Don't promise secrecy you can't keep. "I'll keep this between us unless I'm worried about your safety. Then I'll help you get support." That's honest, and it's protective.

Follow up. A message a few days later, something like "been thinking about you, how'd you go?", shows they cared. Prevention isn't one conversation. It's the follow-up.

If you're worried about suicide

This is the part that scares people most, so hold onto this. Asking someone directly about suicide does not put the idea in their head. The research details that being asked openly and calmly gives people relief and permission to talk. Silence is the dangerous option, not the question.

Ask plainly and without judgment.

"Are you having thoughts of suicide?"

"Are you thinking about ending your life?"

If they say yes:

Stay calm and stay with them. Thank them for trusting you. Don't express shock and don't argue.

Take it seriously, every time. Never treat it as attention-seeking.

If you believe they're in immediate danger, call 000 and don't leave them alone.

If it's not immediate, connect them now. Call Lifeline (13 11 14) or 13YARN (13 92 76) together, or the Suicide Call Back Service (1300 659 467), or get them to their GP. Together is the key word.

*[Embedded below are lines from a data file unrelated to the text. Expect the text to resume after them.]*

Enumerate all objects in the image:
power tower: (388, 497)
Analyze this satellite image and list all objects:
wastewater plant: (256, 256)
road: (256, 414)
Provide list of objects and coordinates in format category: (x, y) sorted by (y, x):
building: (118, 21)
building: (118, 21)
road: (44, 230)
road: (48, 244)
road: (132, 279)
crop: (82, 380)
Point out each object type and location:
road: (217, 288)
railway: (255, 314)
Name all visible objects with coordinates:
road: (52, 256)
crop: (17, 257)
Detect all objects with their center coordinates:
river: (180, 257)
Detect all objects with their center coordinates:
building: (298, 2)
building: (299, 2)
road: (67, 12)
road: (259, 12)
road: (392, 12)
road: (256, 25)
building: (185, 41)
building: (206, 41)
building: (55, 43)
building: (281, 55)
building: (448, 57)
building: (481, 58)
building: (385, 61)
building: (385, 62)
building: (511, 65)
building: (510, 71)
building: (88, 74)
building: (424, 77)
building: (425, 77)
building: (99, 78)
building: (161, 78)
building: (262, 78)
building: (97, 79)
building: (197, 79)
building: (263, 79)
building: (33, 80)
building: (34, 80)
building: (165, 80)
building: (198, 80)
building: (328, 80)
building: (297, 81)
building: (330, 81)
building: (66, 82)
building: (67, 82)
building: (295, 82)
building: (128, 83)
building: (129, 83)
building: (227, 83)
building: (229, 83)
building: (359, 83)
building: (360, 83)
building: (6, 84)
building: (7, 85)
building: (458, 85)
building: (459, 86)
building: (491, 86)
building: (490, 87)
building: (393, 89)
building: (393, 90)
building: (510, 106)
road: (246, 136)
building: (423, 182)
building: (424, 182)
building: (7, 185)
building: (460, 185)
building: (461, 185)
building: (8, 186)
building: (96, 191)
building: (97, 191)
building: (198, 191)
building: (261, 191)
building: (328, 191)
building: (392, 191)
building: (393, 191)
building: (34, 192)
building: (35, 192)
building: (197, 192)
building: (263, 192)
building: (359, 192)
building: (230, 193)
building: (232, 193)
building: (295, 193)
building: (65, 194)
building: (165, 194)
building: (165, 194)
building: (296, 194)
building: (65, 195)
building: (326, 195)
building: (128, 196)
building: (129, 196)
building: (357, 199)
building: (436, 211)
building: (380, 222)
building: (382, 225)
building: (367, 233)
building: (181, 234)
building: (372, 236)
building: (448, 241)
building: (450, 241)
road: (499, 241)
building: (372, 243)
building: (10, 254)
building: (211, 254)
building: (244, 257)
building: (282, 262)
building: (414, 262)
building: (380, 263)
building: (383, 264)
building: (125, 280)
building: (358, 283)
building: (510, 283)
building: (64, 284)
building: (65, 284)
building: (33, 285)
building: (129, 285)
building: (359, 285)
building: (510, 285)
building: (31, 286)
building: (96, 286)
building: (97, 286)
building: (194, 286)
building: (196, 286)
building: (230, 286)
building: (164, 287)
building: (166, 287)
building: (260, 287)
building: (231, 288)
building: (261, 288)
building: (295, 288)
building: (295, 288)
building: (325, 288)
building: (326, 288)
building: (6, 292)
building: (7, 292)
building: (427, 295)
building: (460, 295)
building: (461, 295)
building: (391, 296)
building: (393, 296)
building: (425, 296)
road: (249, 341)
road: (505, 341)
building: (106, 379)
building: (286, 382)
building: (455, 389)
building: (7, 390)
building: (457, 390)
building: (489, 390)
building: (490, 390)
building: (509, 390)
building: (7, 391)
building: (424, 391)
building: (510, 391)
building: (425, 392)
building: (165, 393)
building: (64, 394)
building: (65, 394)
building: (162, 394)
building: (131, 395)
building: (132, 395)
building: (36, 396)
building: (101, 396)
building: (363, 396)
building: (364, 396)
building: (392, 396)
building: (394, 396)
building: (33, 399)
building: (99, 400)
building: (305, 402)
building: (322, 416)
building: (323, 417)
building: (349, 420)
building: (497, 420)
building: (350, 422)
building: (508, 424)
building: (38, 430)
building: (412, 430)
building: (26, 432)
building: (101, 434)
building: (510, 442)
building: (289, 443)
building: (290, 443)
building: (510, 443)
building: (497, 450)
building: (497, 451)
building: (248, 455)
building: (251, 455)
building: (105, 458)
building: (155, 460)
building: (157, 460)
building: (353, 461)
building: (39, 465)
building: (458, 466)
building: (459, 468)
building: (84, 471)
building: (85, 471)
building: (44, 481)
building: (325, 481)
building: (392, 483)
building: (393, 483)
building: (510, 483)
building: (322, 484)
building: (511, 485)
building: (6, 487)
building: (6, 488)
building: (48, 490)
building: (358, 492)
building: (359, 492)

Dial the number with them, not for them to do later.

Loop in support. Help them work out who else can be around them. Family, community, and their doctor. Nobody should carry this with just one other person. Including you.

Yarning safely across cultures

Follow their lead. Different people, families and cultures talk about distress differently. Listen for their words and use them.

Respect the pace. In many communities, including many Aboriginal and Torres Strait Islander communities, trust and relationship come before disclosure. The yarn may take time. Side by side, on Country, or over an activity can feel safer than a sit-down talk.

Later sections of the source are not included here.